Et de l’accusation d’islamophobie à celle de racisme, il n’y a qu’un pas.

Le problème est que cette accusation se banalise. Elle s’exprime désormais sur les réseaux sociaux, et surtout elle est partagée, comme l’exigence d’équidistance et le déni, par une quantité non négligeable d’enseignants. Nous ne sommes pas très nombreux, en réalité, à aborder ces questions. Certains n’osent pas. D’autres estiment que ce serait « jeter de l’huile sur le feu », et que le plus important est de comprendre ce qui peut mener des jeunes à se radicaliser. Ce qui les amène à produire des discours relativistes et victimaires, où finalement, tout est de notre faute : nous l’Occident, nous la Belgique, nous les « Blancs » (j’ignorais que nos compatriotes musulmans ne l’étaient pas, dans leur immense majorité…), nous les enseignants peut-être même, et bien sûr, nous les laïques.

Inutile de tenter d’expliquer que lutter contre l’intégrisme religieux n’a rien d’un discours haineux, qu’il s’agit au contraire de chercher le moyen de vivre ensemble sans que personne ne tape plus jamais sur personne au nom d’une conviction religieuse quelconque. Inutile de rappeler que nombre d’intellectuels musulmans ou de culture musulmane portent aujourd’hui une parole publique parfois bien plus accusatrice envers la dérive de l’islam,

et qu’eux sont attaqués et menacés parce que traîtres à la communauté. Le problème n’est donc pas de savoir qui parle, mais ce qui est dit.

○ ○ ○ ○ ○

[À FAIRE] D'après le texte sur l'accusation d'islamophobie, où cette accusation s'exprime-t-elle désormais ? Ces lignes n'ont aucun lien avec le texte.

[DONNÉES FOURNIES]

○ ○ ○ ○ ○

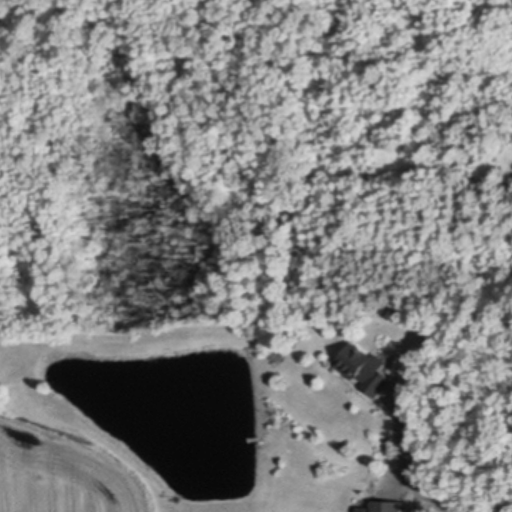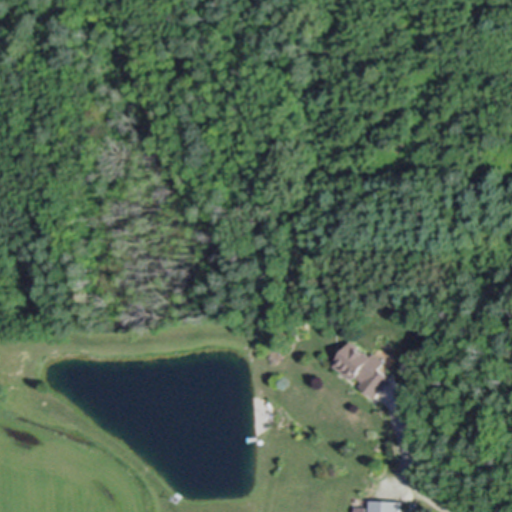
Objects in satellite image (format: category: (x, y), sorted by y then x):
building: (363, 367)
road: (429, 492)
building: (385, 505)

○ ○ ○ ○ ○

[CORRIGÉ] Sur les réseaux sociaux.